In recent years, however, the ground underneath Ley’s feet has shifted. Stories about race, politics and health that once would have been covered exclusively by “Outside the Lines” have flourished across the network, though not always without consternation from viewers. As a result, “Outside the Lines” now sometimes features straight sports segments that just as easily could have appeared on “SportsCenter” or “First Take.”
Under Jimmy Pitaro, who became ESPN’s president last year, the company has worked feverishly to repair its relationship with the N.F.L., whose games it pays billions to broadcast. That relationship was damaged, in part, by the coverage Ley and others gave to vexing issues like concussions and protests during the national anthem.

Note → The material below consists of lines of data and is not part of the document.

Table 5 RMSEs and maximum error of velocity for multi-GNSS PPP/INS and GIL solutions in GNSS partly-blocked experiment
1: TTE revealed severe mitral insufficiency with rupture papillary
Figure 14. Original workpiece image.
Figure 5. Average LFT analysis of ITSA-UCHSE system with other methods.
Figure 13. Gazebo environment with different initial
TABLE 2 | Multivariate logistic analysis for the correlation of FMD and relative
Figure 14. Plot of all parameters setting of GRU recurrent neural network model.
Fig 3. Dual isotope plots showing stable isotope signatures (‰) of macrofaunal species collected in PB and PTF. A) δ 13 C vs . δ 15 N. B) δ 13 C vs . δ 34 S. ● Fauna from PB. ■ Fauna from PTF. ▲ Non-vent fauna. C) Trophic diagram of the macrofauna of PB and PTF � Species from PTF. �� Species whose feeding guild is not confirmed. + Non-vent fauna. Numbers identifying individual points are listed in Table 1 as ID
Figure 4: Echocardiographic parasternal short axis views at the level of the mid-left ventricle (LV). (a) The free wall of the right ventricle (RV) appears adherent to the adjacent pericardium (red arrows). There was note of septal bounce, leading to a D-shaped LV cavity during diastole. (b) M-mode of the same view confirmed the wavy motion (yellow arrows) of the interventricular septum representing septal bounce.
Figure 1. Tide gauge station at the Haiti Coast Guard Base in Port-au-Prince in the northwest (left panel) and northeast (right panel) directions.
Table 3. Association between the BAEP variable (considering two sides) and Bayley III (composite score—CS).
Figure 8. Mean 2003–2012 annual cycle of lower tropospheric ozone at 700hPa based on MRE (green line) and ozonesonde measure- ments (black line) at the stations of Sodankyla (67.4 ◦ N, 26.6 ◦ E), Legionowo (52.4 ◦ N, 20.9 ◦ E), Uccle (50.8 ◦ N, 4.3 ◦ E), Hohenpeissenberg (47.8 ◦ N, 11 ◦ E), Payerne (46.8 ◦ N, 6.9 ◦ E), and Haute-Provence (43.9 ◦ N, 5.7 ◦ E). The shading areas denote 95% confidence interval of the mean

Although ESPN insists its reporting is as tough as ever, many of ESPN’s strongest voices on issues of politics and race have either left the network or seen their roles reduced. The print edition of ESPN: The Magazine has ended, and the company no longer sponsors sportswriting’s most prestigious award.
In his statement and the interview, Ley rejected the notion that the decision to retire was made by anybody but himself, or that ESPN won’t continue its tough reporting on league partners.